One of the nation’s best-known convenience store chains, 7-Eleven, is scrambling to distance itself from a Colorado company that announced this week that its CBD oils will be sold in roughly 4,500 of the retailer’s outlets this year.
The tiff between 7-Eleven and Phoenix Tears, a Denver company that makes hemp-derived CBD oils and oral sprays, underscores cannabidiol’s legal uncertainty.
It also lays bare the intricacy of franchised retail, where a corporate giant exerts limited control over the products sold in franchised locations.
Phoenix Tears announced the deal Tuesday, saying it reached the agreement with a distribution company that specializes in hemp product placement and works with 7-Eleven franchisees, MarketHub Retail Services.
“That product is not going to be in our stores.

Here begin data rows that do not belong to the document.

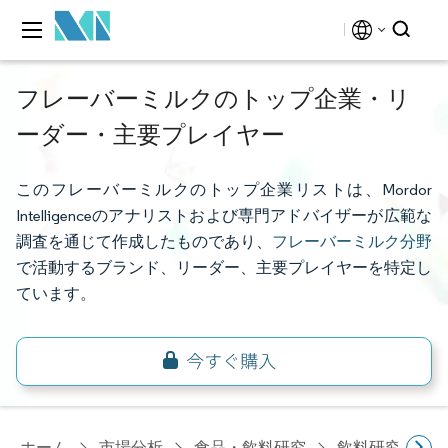
フレーバーミルクのトップ企業・リ
ーダー・主要プレイヤー
このフレーバーミルクのトップ企業リストは、Mordor
Intelligenceのアナリストおよび専門アドバイザーが広範な
調査を通じて作成したものであり、
フレーバーミルク分野
で活動するブランド、リーダー、主要プレイヤーを特定し
ています。
ホーム
市場分析
食品・飲料研究
飲料研究
フ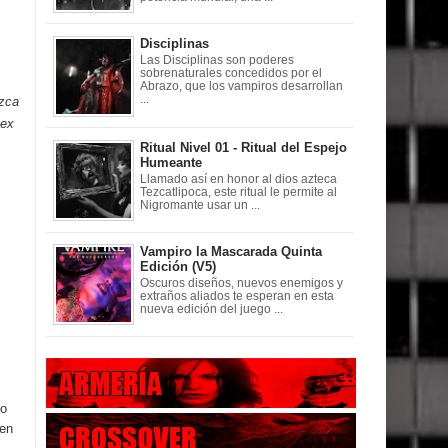
Disciplinas
Las Disciplinas son poderes
sobrenaturales concedidos por el
Abrazo, que los vampiros desarrollan
...
ezca
pex
Ritual Nivel 01 - Ritual del Espejo
Humeante
Llamado así en honor al dios azteca
Tezcatlipoca, este ritual le permite al
Nigromante usar un ...
Vampiro la Mascarada Quinta
Edición (V5)
Oscuros diseños, nuevos enemigos y
extraños aliados te esperan en esta
nueva edición del juego ...
do
den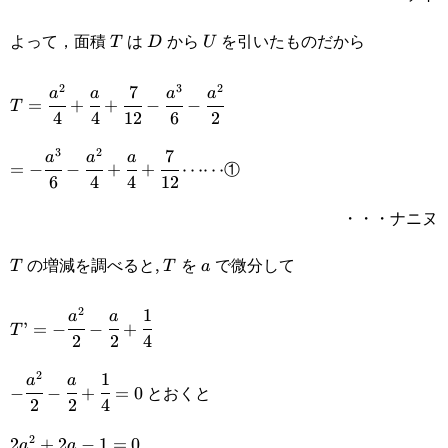
{2}
{2}\Big)
よって，面積
は
から
を引いたものだから
T
D
U
T
D
U
2
3
2
7
T=\cfrac{a^2}
a
a
a
a
=
+
+
−
−
T
4
4
12
6
2
{4}+\cfrac{a}
3
2
7
=-\cfrac{a^3}
a
a
a
{4}+\cfrac{7}
①
=
−
−
+
+
⋯⋯
6
4
4
12
{6}-\cfrac{a^2}
{12}-
・・・ナニヌ
{4}+\cfrac{a}
\cfrac{a^3}
{4}+\cfrac{7}
の増減を調べると,
を
で微分して
T
T
a
T
T
a
{6}-
{12}\cdots\cdots
\cfrac{a^2}{2}
2
1
T’=-
a
a
’
=
−
−
+
T
2
2
4
\cfrac{a^2}
2
1
-\cfrac{a^2}
a
a
{2}-\cfrac{a}
とおくと
−
−
+
=
0
2
2
4
{2}-\cfrac{a}
{2}+\cfrac{1}
2
2a^2+2a-
2
+
2
−
1
=
0
a
a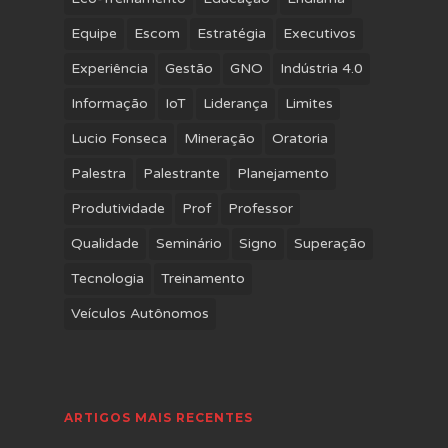
Equipe
Escom
Estratégia
Executivos
Experiência
Gestão
GNO
Indústria 4.0
Informação
IoT
Liderança
Limites
Lucio Fonseca
Mineração
Oratoria
Palestra
Palestrante
Planejamento
Produtividade
Prof
Professor
Qualidade
Seminário
Signo
Superação
Tecnologia
Treinamento
Veículos Autônomos
ARTIGOS MAIS RECENTES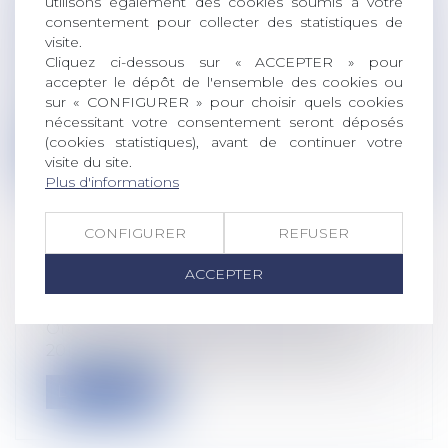
utilisons également des cookies soumis à votre
SALARIÉ PEUT CONTESTER LA VALIDÉ
consentement pour collecter des statistiques de
DE SON FORFAIT JOURS
visite.
Cliquez ci-dessous sur « ACCEPTER » pour
Droit du travail - Salariés
accepter le dépôt de l'ensemble des cookies ou
Par cette décision, la Cour de cassation
sur « CONFIGURER » pour choisir quels cookies
vient préciser pour la première fois...
nécessitant votre consentement seront déposés
(cookies statistiques), avant de continuer votre
Lire la suite
visite du site.
Plus d'informations
CONFIGURER
REFUSER
ACCEPTER
L'ESSENTIEL DE LA LOI ÉGALIM
Droit rural
/
Alimentation et animaux
Organisés du 20 juillet au 21 décembre
2017, les États généraux de l’alimenta...
Lire la suite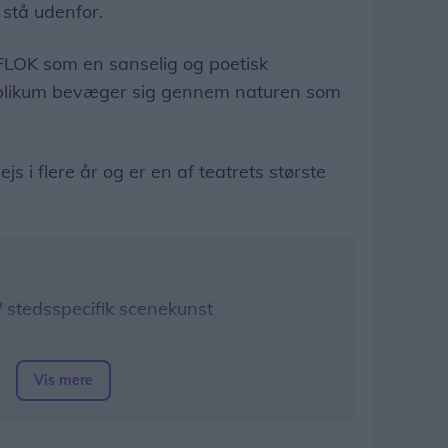
 stå udenfor.
 FLOK som en sanselig og poetisk
publikum bevæger sig gennem naturen som
s i flere år og er en af teatrets største
 / stedsspecifik scenekunst
Hvidbjerg Klitplantage, Nationalpark
Vis mere
professionelle og lokale deltagere)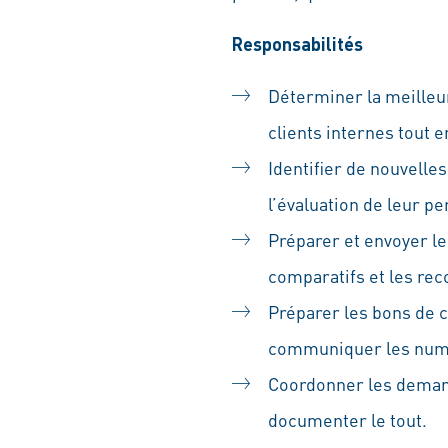
Responsabilités
Déterminer la meilleu
clients internes tout 
Identifier de nouvelle
l’évaluation de leur p
Préparer et envoyer l
comparatifs et les rec
Préparer les bons de c
communiquer les numér
Coordonner les demande
documenter le tout.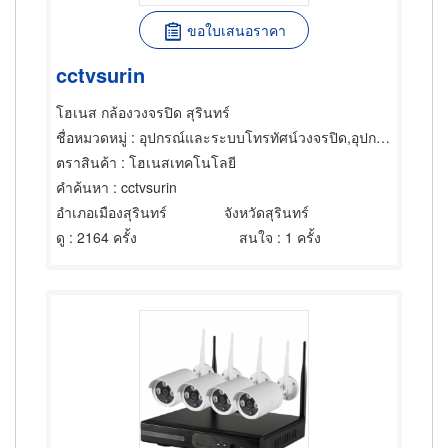
ขอใบเสนอราคา
cctvsurin
โฮเนส กล้องวงจรปิด สุรินทร์
ชื่อหมวดหมู่
: อุปกรณ์และระบบโทรทัศน์วงจรปิด,อุปกรณ์และระบบโทรทัศน์วงจรปิด,อุปกรณ์และระบบรักษาความปลอดภัย
ตราสินค้า
: โฮเนสเทคโนโลยี
คำค้นหา
: cctvsurin
อำเภอเมืองสุรินทร์
จังหวัดสุรินทร์
ดู
: 2164 ครั้ง
สนใจ
: 1 ครั้ง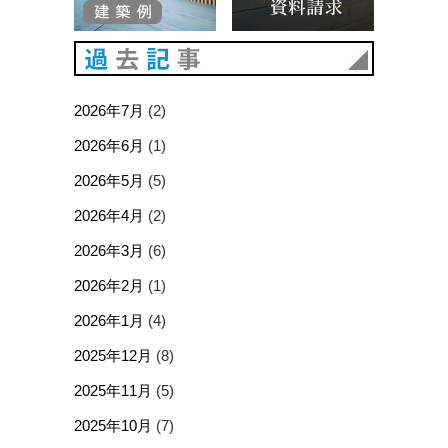
過去記事
2026年7月
(2)
2026年6月
(1)
2026年5月
(5)
2026年4月
(2)
2026年3月
(6)
2026年2月
(1)
2026年1月
(4)
2025年12月
(8)
2025年11月
(5)
2025年10月
(7)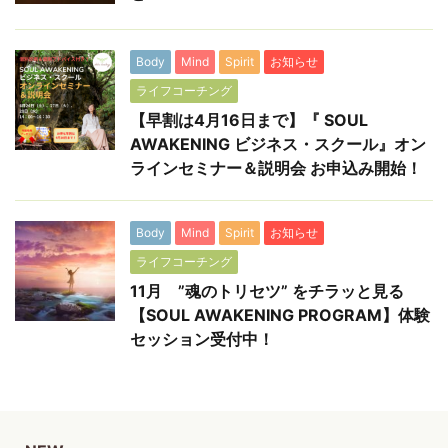
Body
Mind
Spirit
お知らせ
ライフコーチング
【早割は4月16日まで】『 SOUL
AWAKENING ビジネス・スクール』オン
ラインセミナー＆説明会 お申込み開始！
Body
Mind
Spirit
お知らせ
ライフコーチング
11月 ”魂のトリセツ” をチラッと見る
【SOUL AWAKENING PROGRAM】体験
セッション受付中！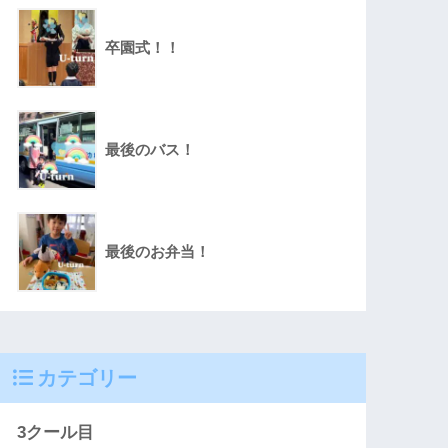
卒園式！！
最後のバス！
最後のお弁当！
カテゴリー
3クール目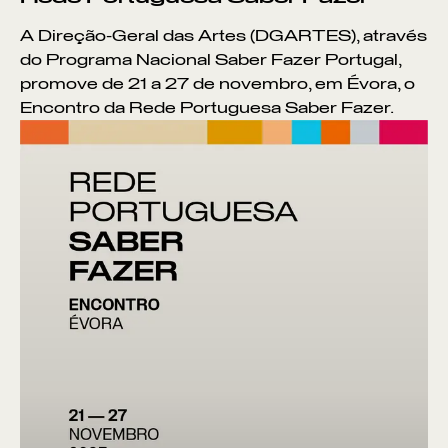
A Direção-Geral das Artes (DGARTES), através
do Programa Nacional Saber Fazer Portugal,
promove de 21 a 27 de novembro, em Évora, o
Encontro da Rede Portuguesa Saber Fazer.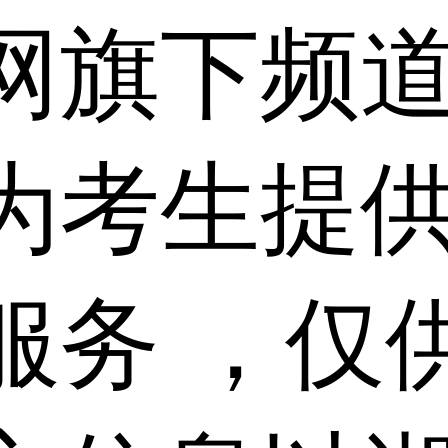
网旗下频
为考生提
服务 ，仅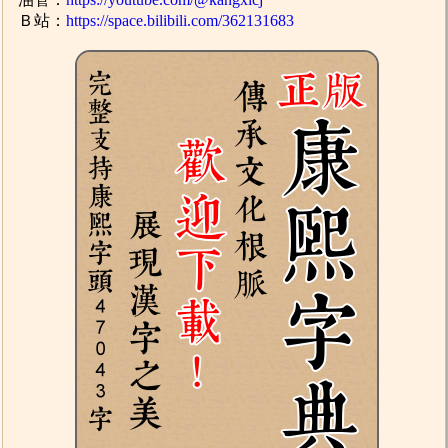
Ｂ站：
https://space.bilibili.com/362131683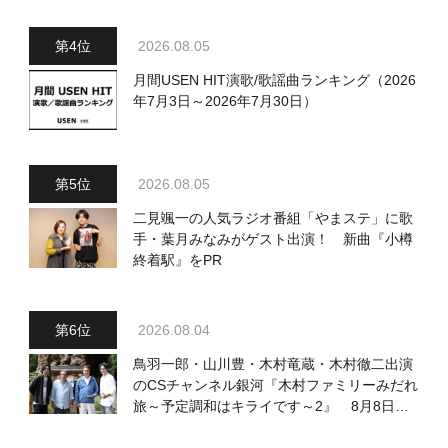
2026.08.05
月間USEN HIT演歌/歌謡曲ランキング（2026
年7月3日～2026年7月30日）
2026.08.05
二見颯一の人気ラジオ番組「やまステ」に歌
手・葉月みなみがゲスト出演！ 新曲『小樽
終着駅』をPR
2026.08.04
鳥羽一郎・山川豊・木村竜蔵・木村徹二出演
のCSチャンネル銀河『木村ファミリーみだれ
旅～予定調和はキライです～2』 8月8日
（土）放送回の収録の模様を密着レポート！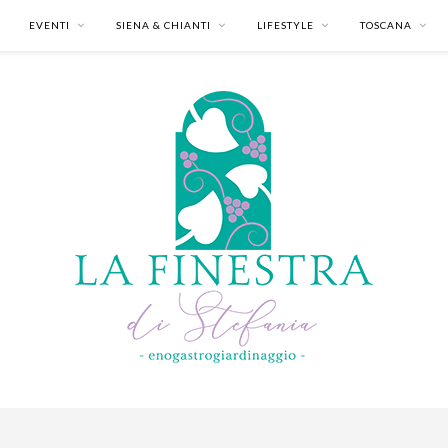
EVENTI
SIENA & CHIANTI
LIFESTYLE
TOSCANA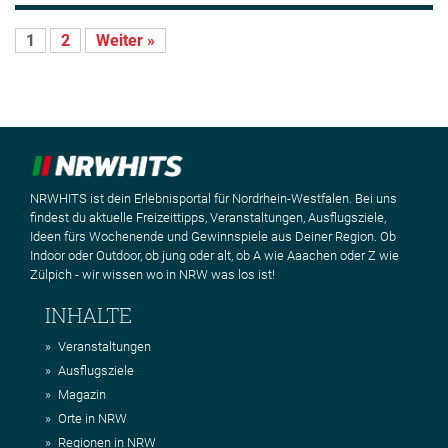
1
2
Weiter »
NRWHITS ist dein Erlebnisportal für Nordrhein-Westfalen. Bei uns
findest du aktuelle Freizeittipps, Veranstaltungen, Ausflugsziele,
Ideen fürs Wochenende und Gewinnspiele aus Deiner Region. Ob
Indoor oder Outdoor, ob jung oder alt, ob A wie Aaachen oder Z wie
Zülpich - wir wissen wo in NRW was los ist!
INHALTE
Veranstaltungen
Ausflugsziele
Magazin
Orte in NRW
Regionen in NRW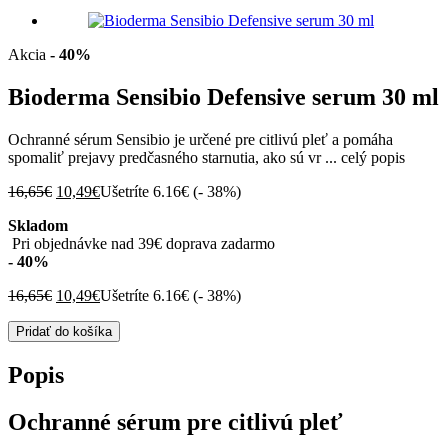
Akcia
- 40%
Bioderma Sensibio Defensive serum 30 ml
Ochranné sérum Sensibio je určené pre citlivú pleť a pomáha
spomaliť prejavy predčasného starnutia, ako sú vr ...
celý popis
Pôvodná
Aktuálna
16,65
€
10,49
€
Ušetríte 6.16€ (
- 38%
)
cena
cena
Skladom
bola:
je:
Pri objednávke nad 39€ doprava zadarmo
16,65€.
10,49€.
- 40%
Pôvodná
Aktuálna
16,65
€
10,49
€
Ušetríte 6.16€ (
- 38%
)
cena
cena
množstvo
bola:
je:
Pridať do košíka
Bioderma
16,65€.
10,49€.
Sensibio
Popis
Defensive
serum
Ochranné sérum pre citlivú pleť
30
ml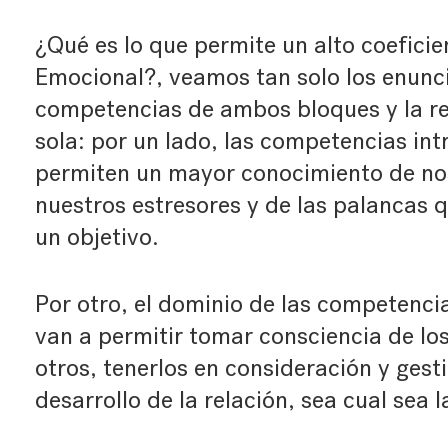
¿Qué es lo que permite un alto coeficie
Emocional?, veamos tan solo los enunci
competencias de ambos bloques y la r
sola: por un lado, las competencias in
permiten un mayor conocimiento de no
nuestros estresores y de las palancas
un objetivo.
Por otro, el dominio de las competenci
van a permitir tomar consciencia de los
otros, tenerlos en consideración y gest
desarrollo de la relación, sea cual sea 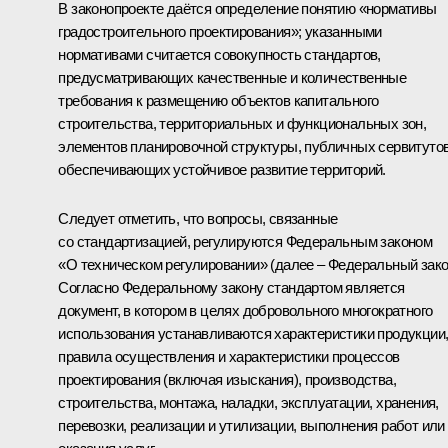
В законопроекте даётся определение понятию «нормативы
градостроительного проектирования»; указанными
нормативами считается совокупность стандартов,
предусматривающих качественные и количественные
требования к размещению объектов капитального
строительства, территориальных и функциональных зон,
элементов планировочной структуры, публичных сервитутов
обеспечивающих устойчивое развитие территорий.
Следует отметить, что вопросы, связанные
со стандартизацией, регулируются Федеральным законом
«О техническом регулировании» (далее – Федеральный зако
Согласно Федеральному закону стандартом является
документ, в котором в целях добровольного многократного
использования устанавливаются характеристики продукции
правила осуществления и характеристики процессов
проектирования (включая изыскания), производства,
строительства, монтажа, наладки, эксплуатации, хранения,
перевозки, реализации и утилизации, выполнения работ или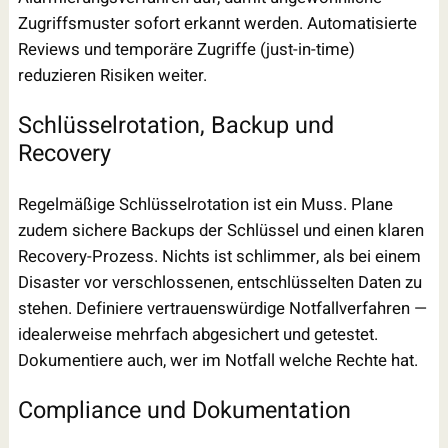
Zugriffsmuster sofort erkannt werden. Automatisierte
Reviews und temporäre Zugriffe (just-in-time)
reduzieren Risiken weiter.
Schlüsselrotation, Backup und
Recovery
Regelmäßige Schlüsselrotation ist ein Muss. Plane
zudem sichere Backups der Schlüssel und einen klaren
Recovery-Prozess. Nichts ist schlimmer, als bei einem
Disaster vor verschlossenen, entschlüsselten Daten zu
stehen. Definiere vertrauenswürdige Notfallverfahren —
idealerweise mehrfach abgesichert und getestet.
Dokumentiere auch, wer im Notfall welche Rechte hat.
Compliance und Dokumentation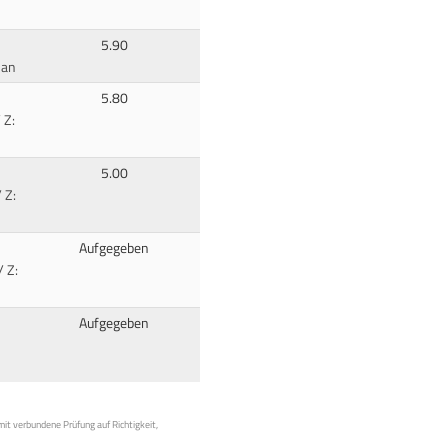
5.90
Jan
5.80
 Z:
5.00
 Z:
Aufgegeben
 Z:
Aufgegeben
mit verbundene Prüfung auf Richtigkeit,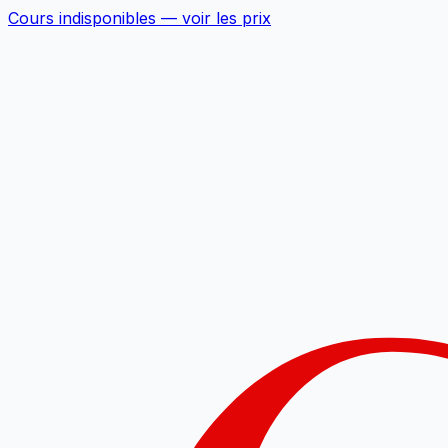
Cours indisponibles —
voir les prix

We have no further comment,” 7-Eleven spokeswoman Stephanie Shaw told Hemp Industry Daily on Wednesday.
Franchise confusion
Shaw added that franchisees have some autonomy to carry new products, but she would not elaborate on that process or say how it applies in this situation.
In other words, it’s not clear how 7-Eleven would bar franchisees from carrying CBD that is legal because it is derived from hemp.
Blake Patterson, president of MarketHub Retail Services, disagreed with 7-Eleven’s assertion that the stores won’t be permitted to carry CBD.
“They do have autonomy to carry products that are not corporate-authorized,” Patterson said of the 7-Eleven franchises.
CBD is coming to 7-Eleven stores, he said. In fact, it’s already in some.
Patterson told Hemp Industry Daily that about 140 7-Eleven franchisees already carry CBD products made by around 20 other companies, including CBD gummies, candies, topical creams and oils.
Strong interest
Convenience-store interest in the hemp sector is strong.
“The convenience class of trade is embracing health and wellness products,” Patterson said. “The potential for this product is huge.”
Patterson said CBD products aren’t ready for a splashy coast-to-coast rollout, noting 7-Eleven’s panicky response to Phoenix Tears’ announcement.
The 7-Eleven statement came just months after mega-retailer Target Corp. sold CBD oil online, then backtracked as soon as news reports emerged about it and yanked the oils from its website.
Next steps
Despite the 7-Eleven flap, legal CBD derived from hemp will spread slowly but surely in convenience stores, industry officials say.
“Our goal is to get to 4,500 (stores), but right now, we’re trying to grow that number organically,” Patterson said.
7-Eleven’s corporate office did not respond to multiple calls and emails from Hemp Industry Daily about how it plans to keep CBD out of franchised stores.
Instead, the company sent a terse one-sentence statement that made a distinction between 7-Eleven’s corporate offices and its franchised stores.
“7-Eleven Inc. does not support the sale of cannabis-based products, including those with cannabidiol (CBD),” the company said in in an email Thursday.
No surprise
A CBD producer in North Carolina who has gotten his products into several dozen convenience stores in the southeastern U.S., also through a distributor, said that multistate distribution is still tricky for cannabis products, even if they come from legal hemp.
“This 7-Eleven thing doesn’t surprise me,” said Bob Crumley, controlling shareholder of Founder’s Hemp of Asheboro, North Carolina.
“The problem that a big deal creates for a distributor and a national chain is, how do you make sure the products in each market comply with local laws? It can be done, but it takes time,” Crumley said.